Assignment: Transcribe everything from the line containing "To the nearest" down to the end of the entries below, keeping each line exactly as it appears. Leave the pictures out of your copy.
= Beginning of Section =
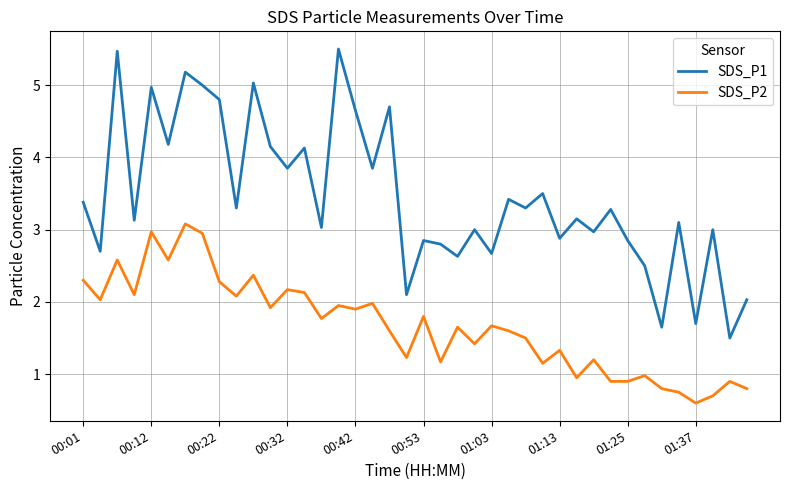

In SDS_P1, how many points are higher than both neighbors (excluding endpoints)?

15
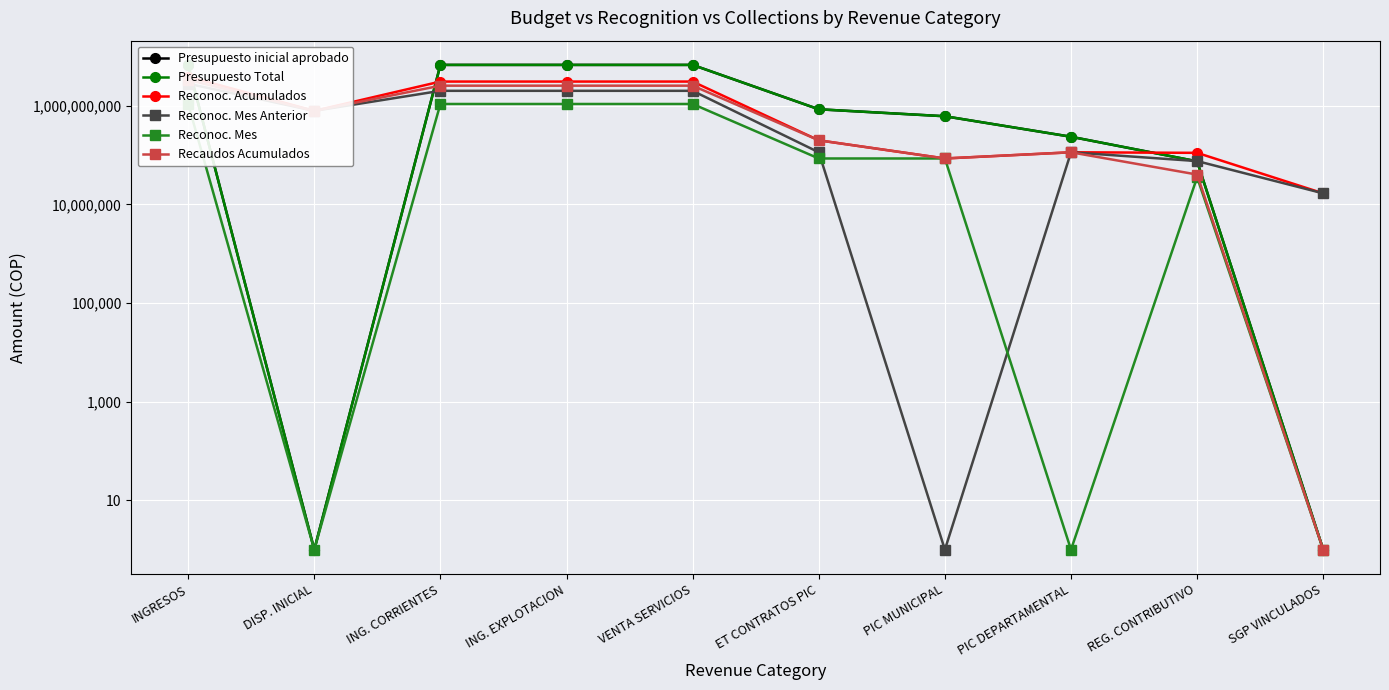

After their last crossing, which series has the higher values: Presupuesto Total or Reconoc. Acumulados?

Reconoc. Acumulados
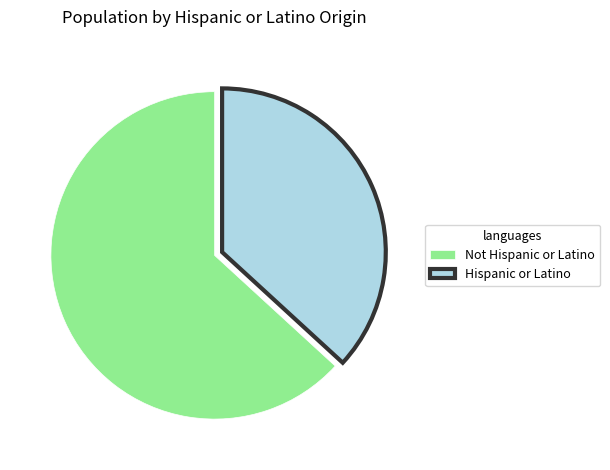

Is it true that Not Hispanic or Latino is 63% of the pie?

True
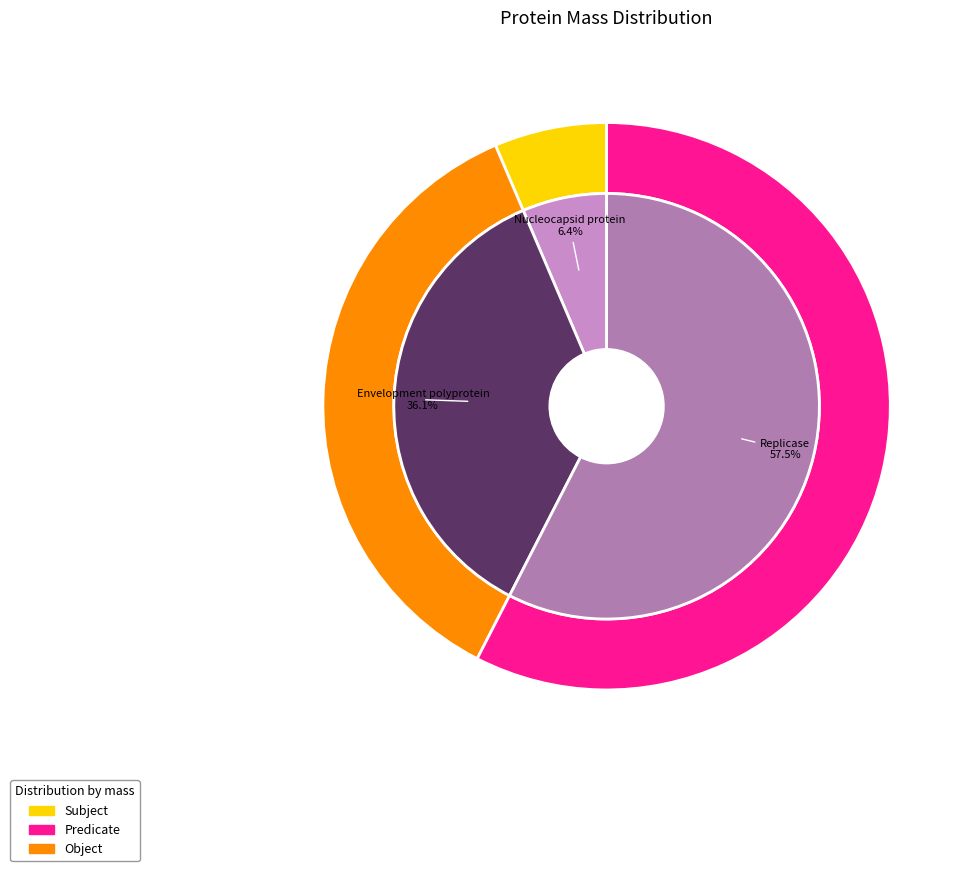

To the nearest percent, what is the average slice percentage?

33%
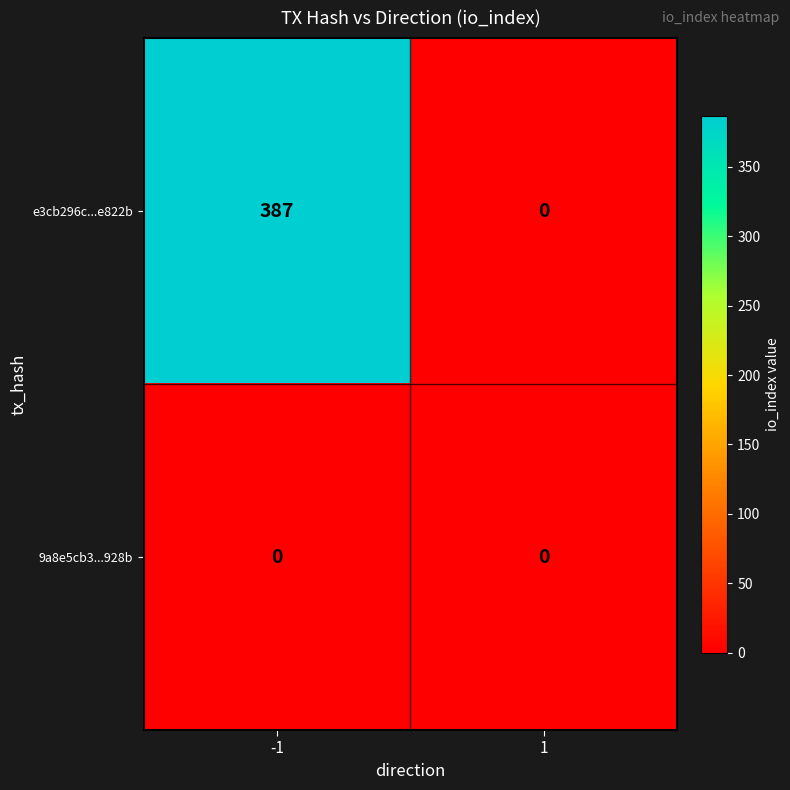

List the series in order of their peak value, lowest first.

9a8e5cb3...928b, e3cb296c...e822b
= End of Section =
Your response:
To the nearest percent, what is the average slice percentage?

33%

List the series in order of their peak value, lowest first.

9a8e5cb3...928b, e3cb296c...e822b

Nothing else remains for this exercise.